As we can see, with no distinct pattern, we can conclude that our model passes the homoscedacity assumption.
## mean_education police_exp m_per1000f gdp percent_m
## 3.399311 2.866657 1.371557 8.188752 2.361084
## inequality
## 6.768903
Our vif test indicates that there’s no strong linear relationship in between our predictor variables.
Here’s the comparison between the train MSE RMSE data and the test MSE RMSE data.
Variables used to build the model are mean education, combined police expenditure from 1959 and 1960, number of males per 1000 female, gdp, percentage of males aged 14-24, and income inequality. With our data test range from 508 to 1272, our RMSE at 269.4 is still considered quite large. Meaning our model is still inaccurate in predicting our target variable.
There’s a great chance that such inaccuracy happens because of the small observation number of only 47 in our dataset, causing difficulty for our model to learn the correct impact of each predictor variables.
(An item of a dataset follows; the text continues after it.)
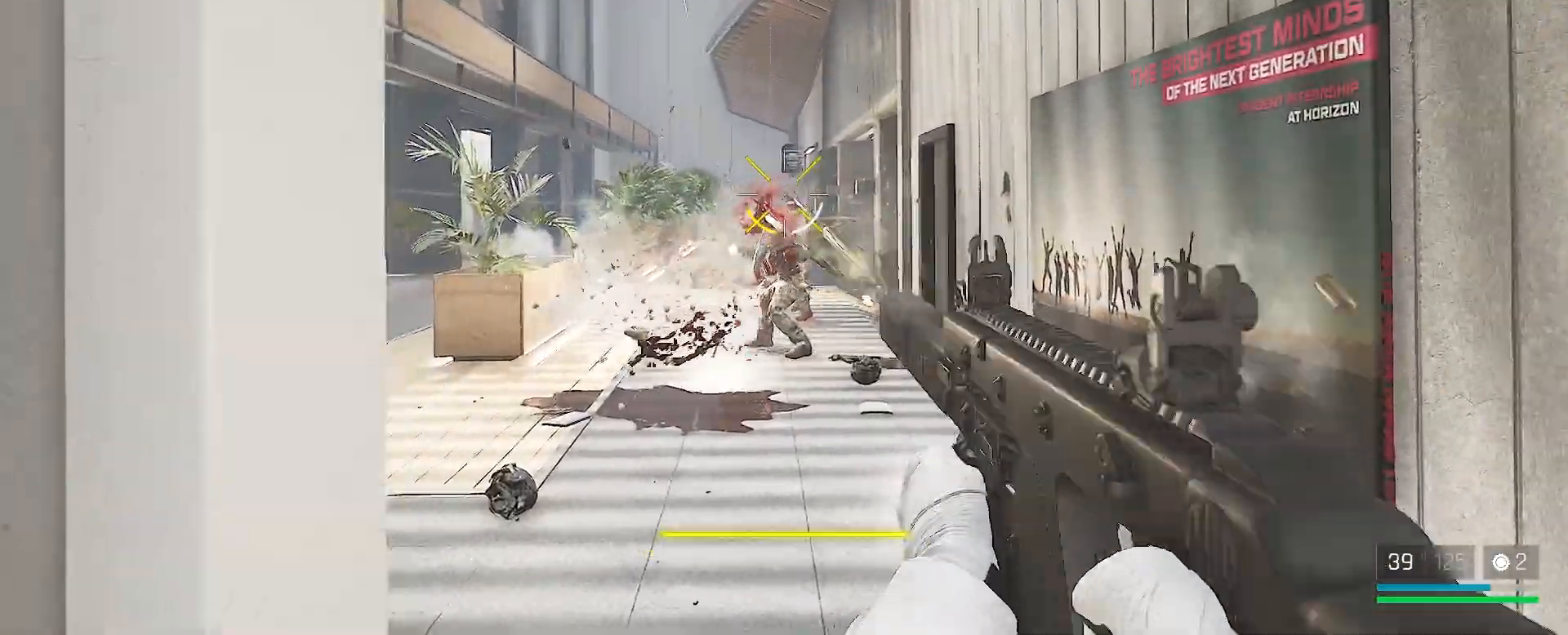
{"keys": ["w"], "mouse": [], "events": [[83, "mouse_left", "down"], [167, "mouse_left", "up"], [400, "mouse_left", "down"], [500, "mouse_left", "up"]]}
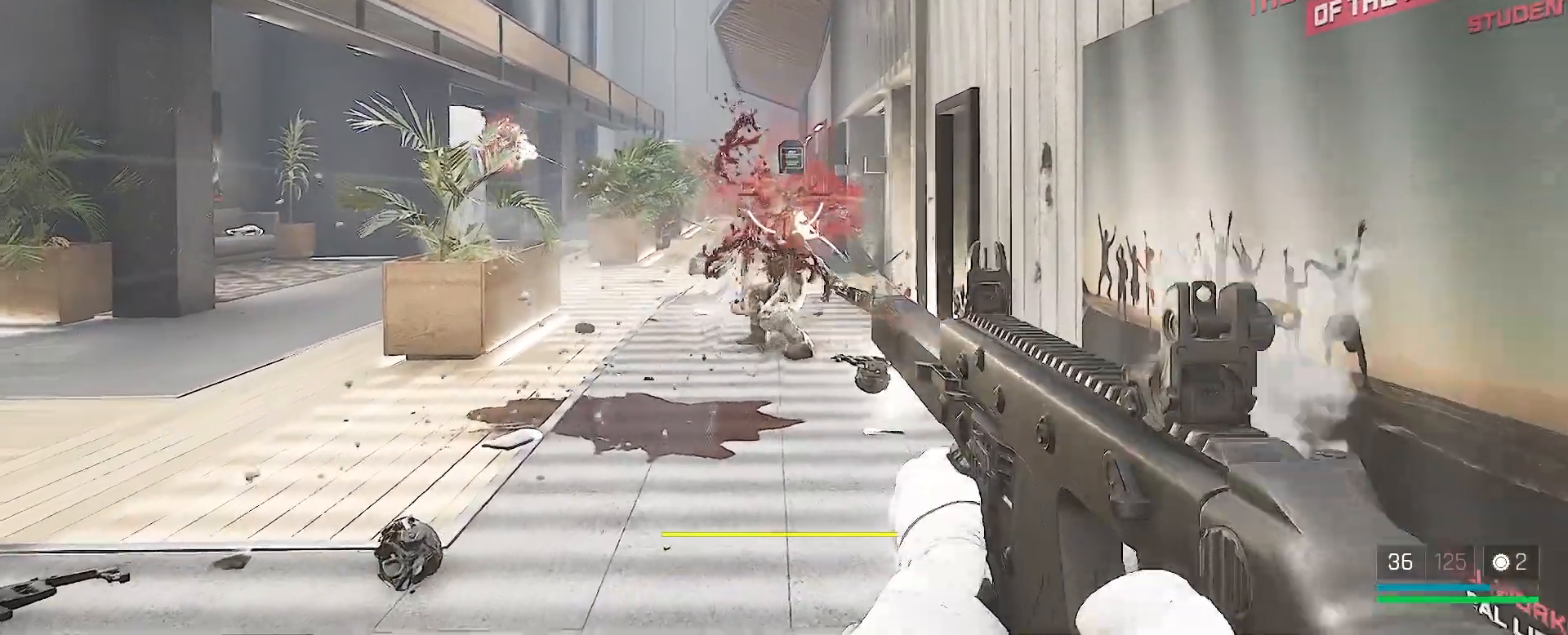
{"keys": ["w"], "mouse": [], "events": [[217, "a", "down"], [267, "mouse_left", "down"], [383, "a", "up"], [383, "mouse_left", "up"]]}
To improve our model, we recommend getting more data.
We found that with our crime rate target is affected significantly by mean education, police expenditure, GDP, and inequality.
I think police expenditure logically will rise as crime rate rises, so it may not be a very good indicator on what causing the crime rate to go up.
Our three other predictor are mean education, GDP, and inequality. At first glance it can be weird to see, because all three are positively correlated with the crime rate. That means -if we were to follow the model blindly- an increase in mean education, GDP, and inequality should contributes to an increase in our crime rate. That just doesn’t make any sense in my perspective.
If we take a closer look, the inequality has a very high coefficient value of 11 compared to the other two variables. This means for every rise in a unit of inequality, our crime rate is going up by 11.
In my opinion, mean education and GDP is positively correlated because it’s measuring the the average of the population. So we shouldn’t conclude that a rise in mean education and GDP causes the crime rate to go up. It just goes to show how big the inequality in the society is.
In conclusion, the way to reduce the crime rate is to greatly reduce the amount of inequality.